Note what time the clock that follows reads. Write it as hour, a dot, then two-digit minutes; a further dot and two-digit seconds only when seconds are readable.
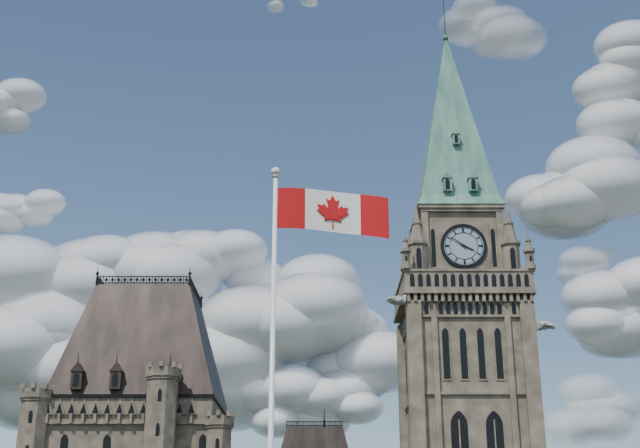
3.51
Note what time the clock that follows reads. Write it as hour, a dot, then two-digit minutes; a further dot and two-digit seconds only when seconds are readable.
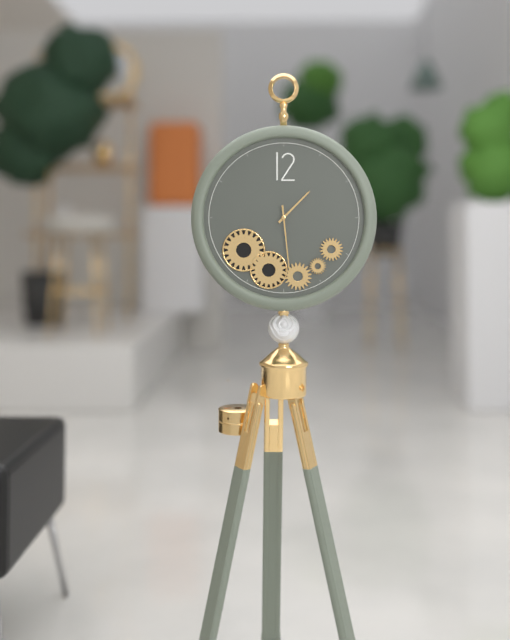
1.29
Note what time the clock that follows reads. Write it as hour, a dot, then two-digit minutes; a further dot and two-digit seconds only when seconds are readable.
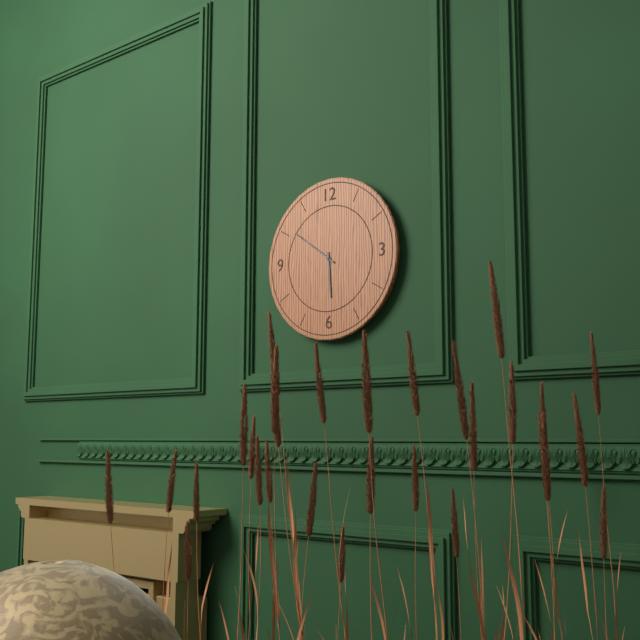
5.51
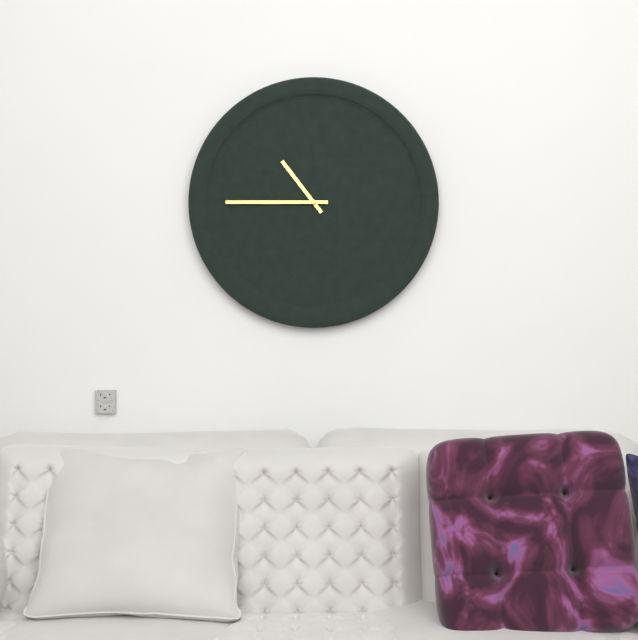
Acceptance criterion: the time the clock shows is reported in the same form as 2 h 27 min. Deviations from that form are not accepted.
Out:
10 h 45 min
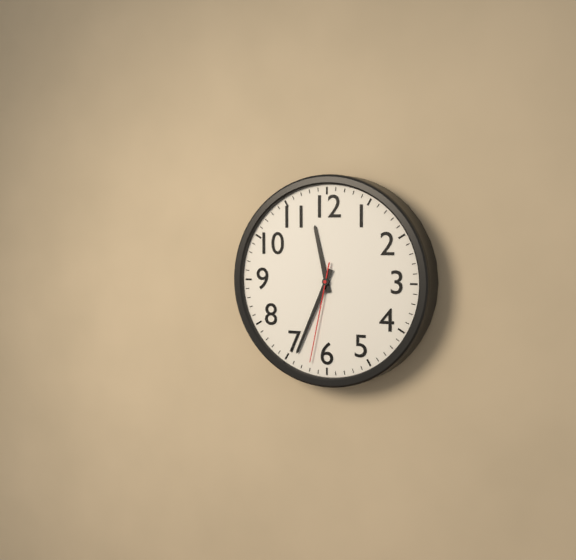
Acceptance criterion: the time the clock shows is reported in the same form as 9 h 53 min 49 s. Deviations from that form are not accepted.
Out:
11 h 34 min 32 s
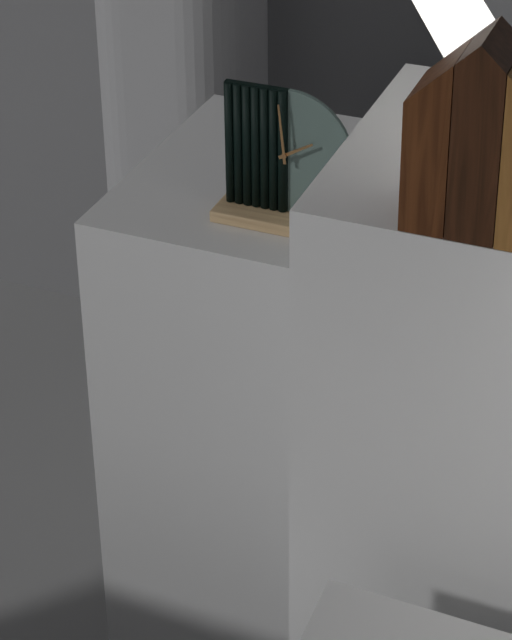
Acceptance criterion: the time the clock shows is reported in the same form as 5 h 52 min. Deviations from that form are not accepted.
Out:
1 h 59 min
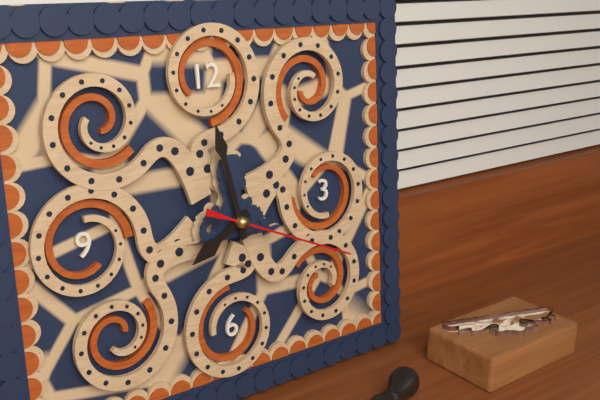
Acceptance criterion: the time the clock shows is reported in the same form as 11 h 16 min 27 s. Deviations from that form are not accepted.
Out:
7 h 58 min 19 s
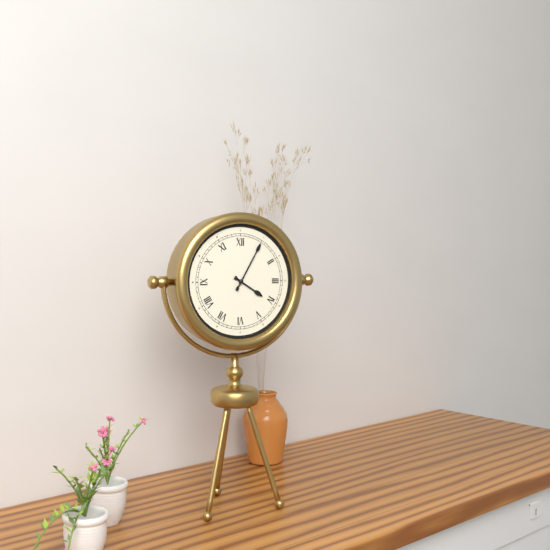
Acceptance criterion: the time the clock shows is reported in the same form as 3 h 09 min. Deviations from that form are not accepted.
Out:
4 h 05 min
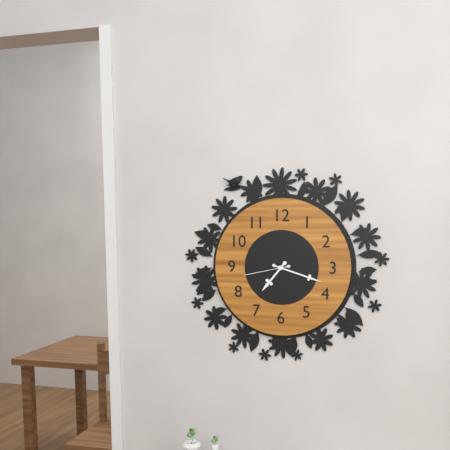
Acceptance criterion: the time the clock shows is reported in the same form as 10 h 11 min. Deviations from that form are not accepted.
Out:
7 h 18 min
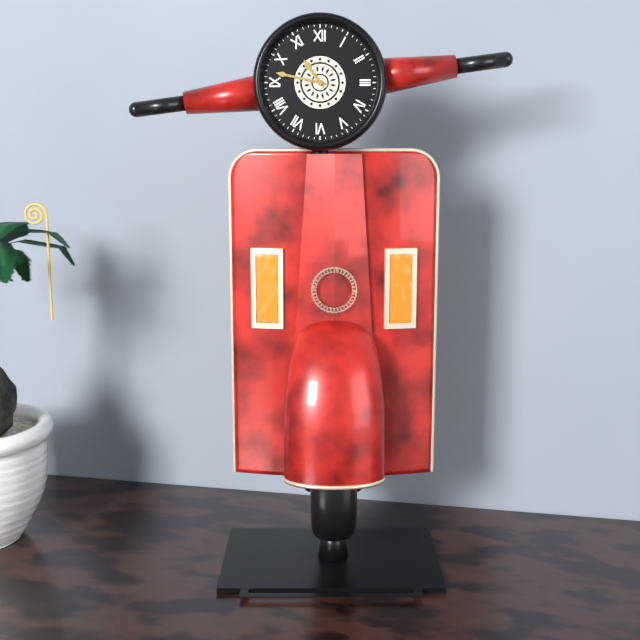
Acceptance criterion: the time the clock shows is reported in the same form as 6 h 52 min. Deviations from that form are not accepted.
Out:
10 h 47 min
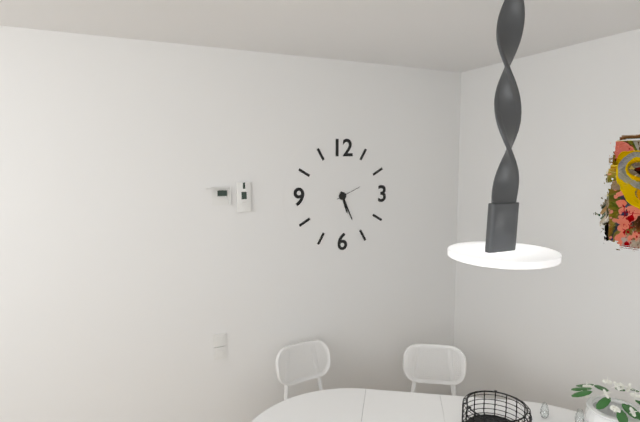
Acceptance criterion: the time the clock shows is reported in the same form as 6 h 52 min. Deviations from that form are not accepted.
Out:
5 h 26 min
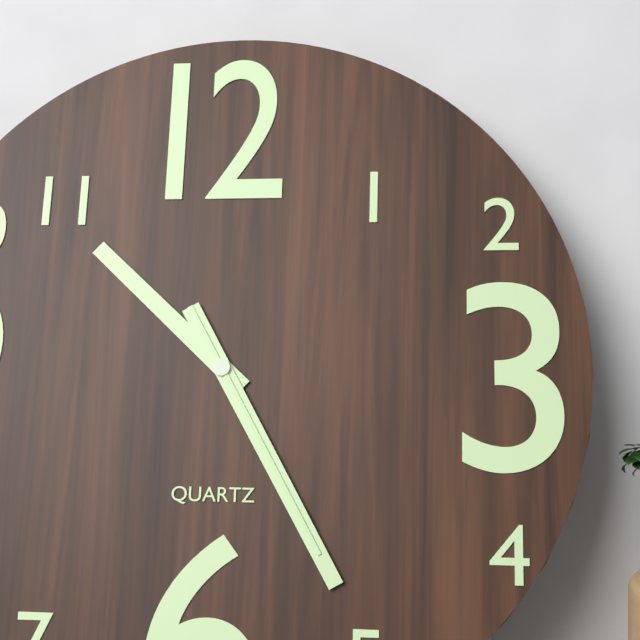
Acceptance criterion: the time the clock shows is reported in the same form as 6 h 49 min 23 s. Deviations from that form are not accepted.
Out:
10 h 25 min 25 s
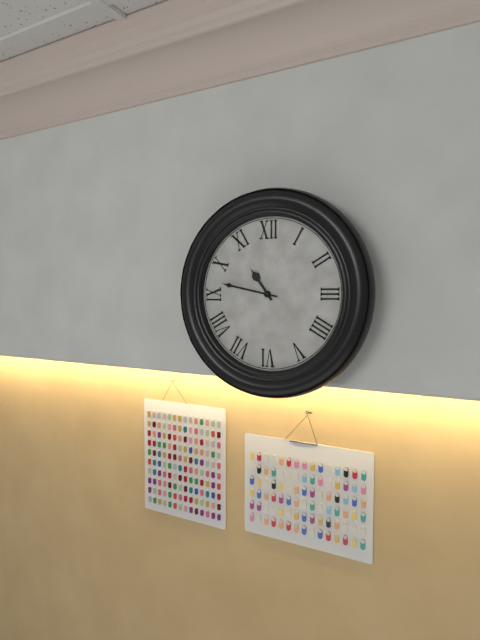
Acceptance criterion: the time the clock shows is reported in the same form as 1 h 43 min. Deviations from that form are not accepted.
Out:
10 h 47 min
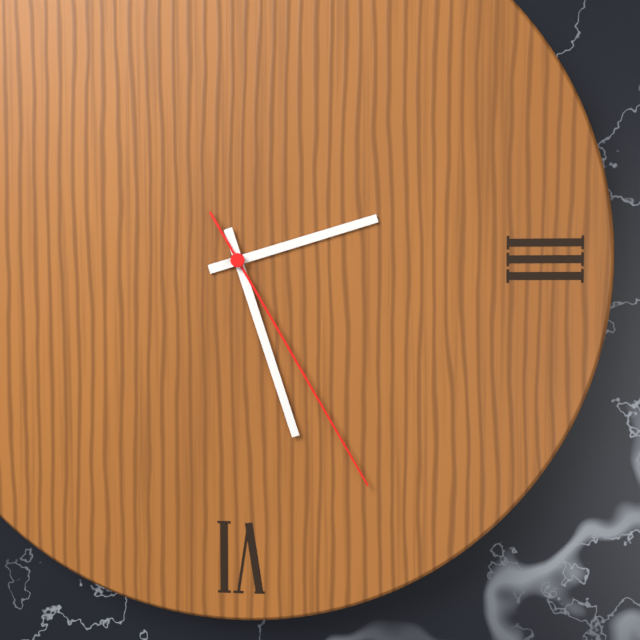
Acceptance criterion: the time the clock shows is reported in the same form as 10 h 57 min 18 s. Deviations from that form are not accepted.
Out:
2 h 27 min 25 s
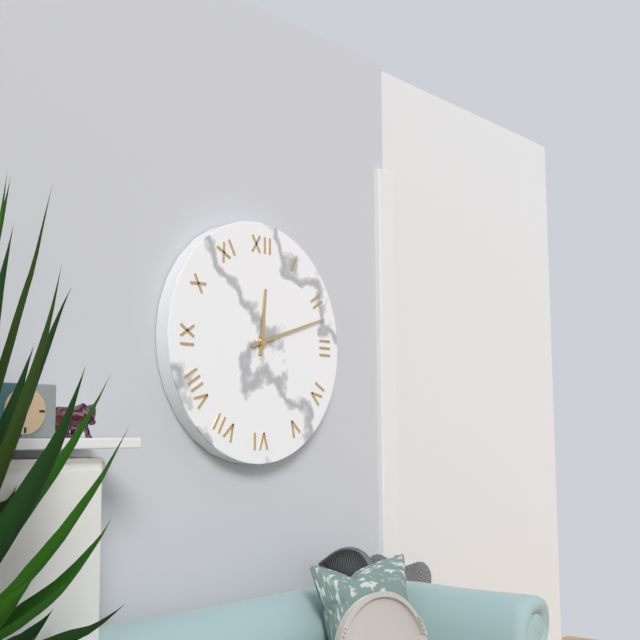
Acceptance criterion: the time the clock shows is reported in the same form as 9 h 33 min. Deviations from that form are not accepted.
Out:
12 h 12 min
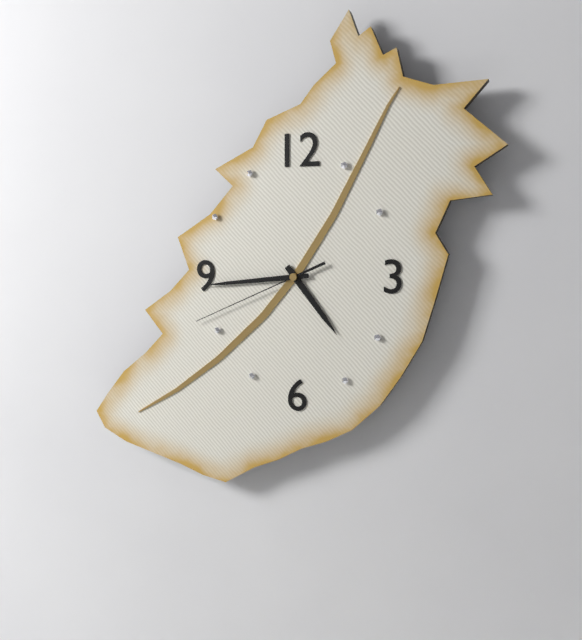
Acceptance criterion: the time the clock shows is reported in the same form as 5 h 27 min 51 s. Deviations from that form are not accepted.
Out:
4 h 44 min 41 s
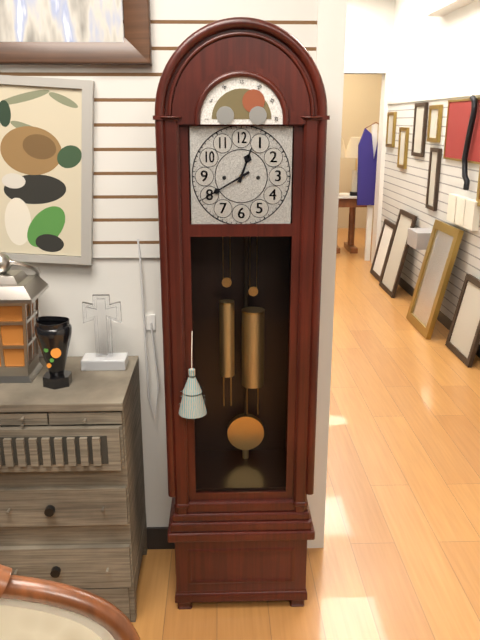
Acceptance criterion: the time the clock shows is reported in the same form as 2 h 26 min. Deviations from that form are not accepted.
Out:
12 h 40 min
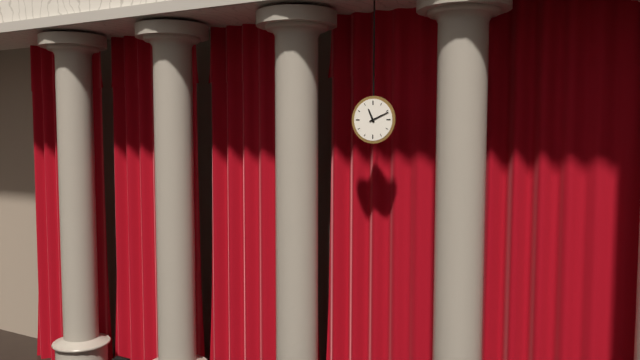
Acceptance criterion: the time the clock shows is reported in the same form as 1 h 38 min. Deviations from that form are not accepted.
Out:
11 h 11 min
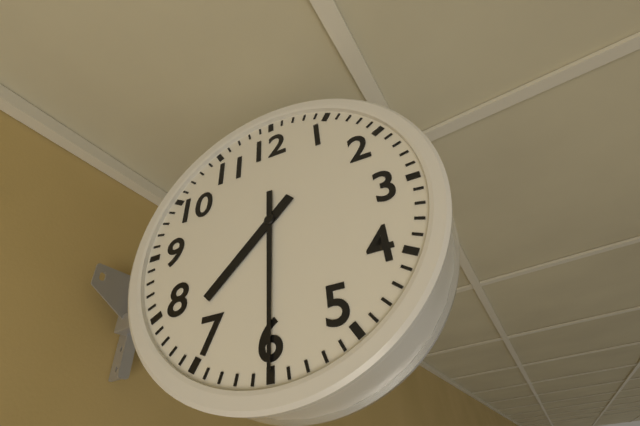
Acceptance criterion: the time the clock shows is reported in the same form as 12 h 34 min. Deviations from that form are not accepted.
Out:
7 h 30 min
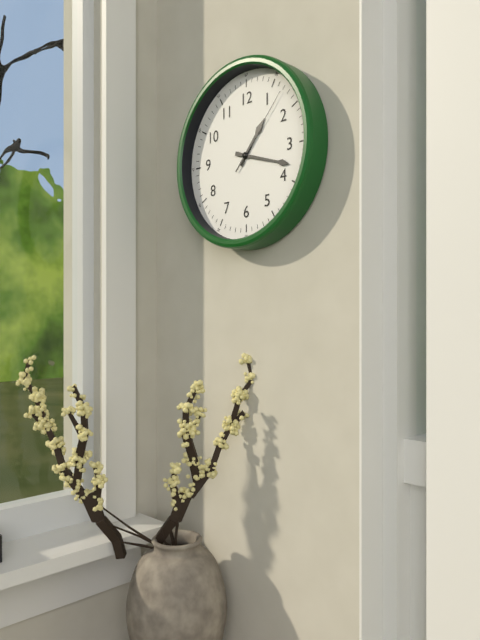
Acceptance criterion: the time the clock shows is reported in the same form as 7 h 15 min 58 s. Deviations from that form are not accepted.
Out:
1 h 18 min 07 s
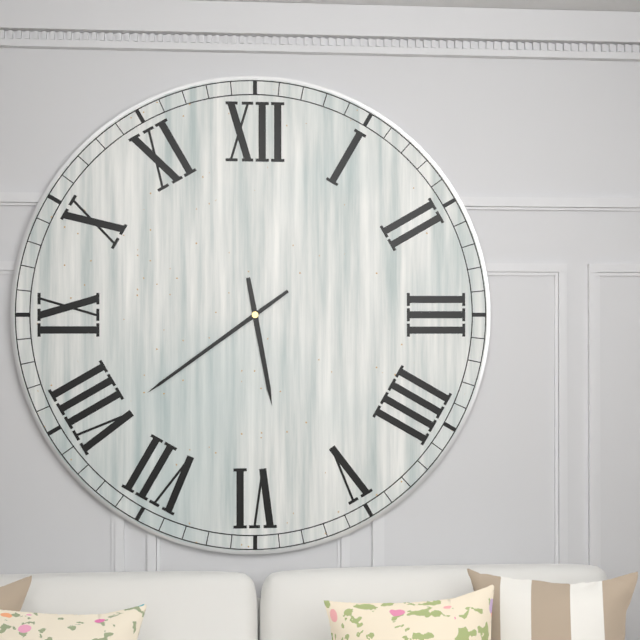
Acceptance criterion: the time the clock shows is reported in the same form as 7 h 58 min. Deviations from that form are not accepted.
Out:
5 h 39 min
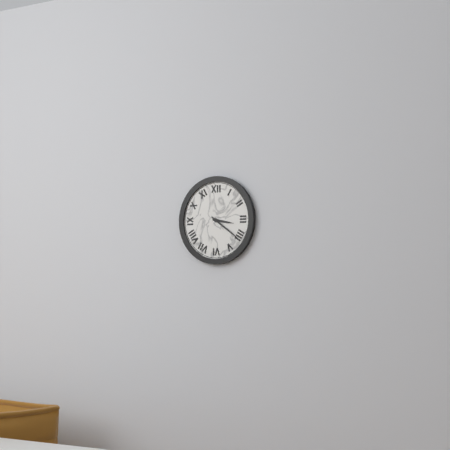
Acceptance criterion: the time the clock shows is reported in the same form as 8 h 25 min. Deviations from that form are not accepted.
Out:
3 h 21 min
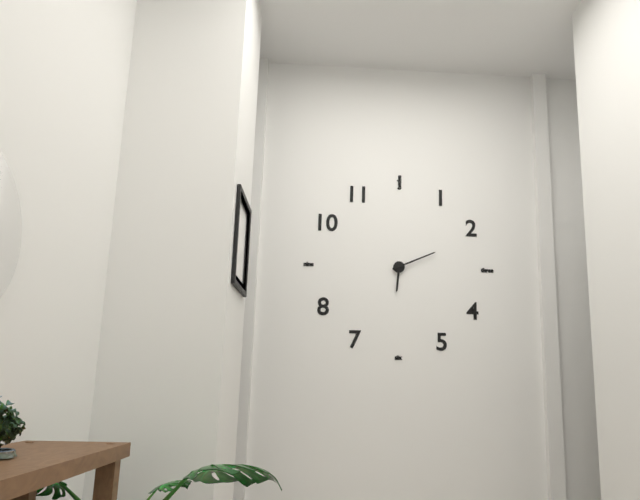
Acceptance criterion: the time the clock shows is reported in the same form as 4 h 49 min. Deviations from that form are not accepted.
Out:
6 h 11 min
========================================================================
> **STATED PROBLEM**
Turn every line of the items above into a JSON list of strings, one string per line, skipping blank lines. Leave the pictures out.

> **ANSWER TO THIS TASK**
[
  "Note what time the clock that follows reads. Write it as hour, a dot, then two-digit minutes; a further dot and two-digit seconds only when seconds are readable.",
  "3.51",
  "Note what time the clock that follows reads. Write it as hour, a dot, then two-digit minutes; a further dot and two-digit seconds only when seconds are readable.",
  "1.29",
  "Note what time the clock that follows reads. Write it as hour, a dot, then two-digit minutes; a further dot and two-digit seconds only when seconds are readable.",
  "5.51",
  "Acceptance criterion: the time the clock shows is reported in the same form as 2 h 27 min. Deviations from that form are not accepted.",
  "Out:",
  "10 h 45 min",
  "Acceptance criterion: the time the clock shows is reported in the same form as 9 h 53 min 49 s. Deviations from that form are not accepted.",
  "Out:",
  "11 h 34 min 32 s",
  "Acceptance criterion: the time the clock shows is reported in the same form as 5 h 52 min. Deviations from that form are not accepted.",
  "Out:",
  "1 h 59 min",
  "Acceptance criterion: the time the clock shows is reported in the same form as 11 h 16 min 27 s. Deviations from that form are not accepted.",
  "Out:",
  "7 h 58 min 19 s",
  "Acceptance criterion: the time the clock shows is reported in the same form as 3 h 09 min. Deviations from that form are not accepted.",
  "Out:",
  "4 h 05 min",
  "Acceptance criterion: the time the clock shows is reported in the same form as 10 h 11 min. Deviations from that form are not accepted.",
  "Out:",
  "7 h 18 min",
  "Acceptance criterion: the time the clock shows is reported in the same form as 6 h 52 min. Deviations from that form are not accepted.",
  "Out:",
  "10 h 47 min",
  "Acceptance criterion: the time the clock shows is reported in the same form as 6 h 52 min. Deviations from that form are not accepted.",
  "Out:",
  "5 h 26 min",
  "Acceptance criterion: the time the clock shows is reported in the same form as 6 h 49 min 23 s. Deviations from that form are not accepted.",
  "Out:",
  "10 h 25 min 25 s",
  "Acceptance criterion: the time the clock shows is reported in the same form as 1 h 43 min. Deviations from that form are not accepted.",
  "Out:",
  "10 h 47 min",
  "Acceptance criterion: the time the clock shows is reported in the same form as 10 h 57 min 18 s. Deviations from that form are not accepted.",
  "Out:",
  "2 h 27 min 25 s",
  "Acceptance criterion: the time the clock shows is reported in the same form as 9 h 33 min. Deviations from that form are not accepted.",
  "Out:",
  "12 h 12 min",
  "Acceptance criterion: the time the clock shows is reported in the same form as 5 h 27 min 51 s. Deviations from that form are not accepted.",
  "Out:",
  "4 h 44 min 41 s",
  "Acceptance criterion: the time the clock shows is reported in the same form as 2 h 26 min. Deviations from that form are not accepted.",
  "Out:",
  "12 h 40 min",
  "Acceptance criterion: the time the clock shows is reported in the same form as 1 h 38 min. Deviations from that form are not accepted.",
  "Out:",
  "11 h 11 min",
  "Acceptance criterion: the time the clock shows is reported in the same form as 12 h 34 min. Deviations from that form are not accepted.",
  "Out:",
  "7 h 30 min",
  "Acceptance criterion: the time the clock shows is reported in the same form as 7 h 15 min 58 s. Deviations from that form are not accepted.",
  "Out:",
  "1 h 18 min 07 s",
  "Acceptance criterion: the time the clock shows is reported in the same form as 7 h 58 min. Deviations from that form are not accepted.",
  "Out:",
  "5 h 39 min",
  "Acceptance criterion: the time the clock shows is reported in the same form as 8 h 25 min. Deviations from that form are not accepted.",
  "Out:",
  "3 h 21 min",
  "Acceptance criterion: the time the clock shows is reported in the same form as 4 h 49 min. Deviations from that form are not accepted.",
  "Out:",
  "6 h 11 min"
]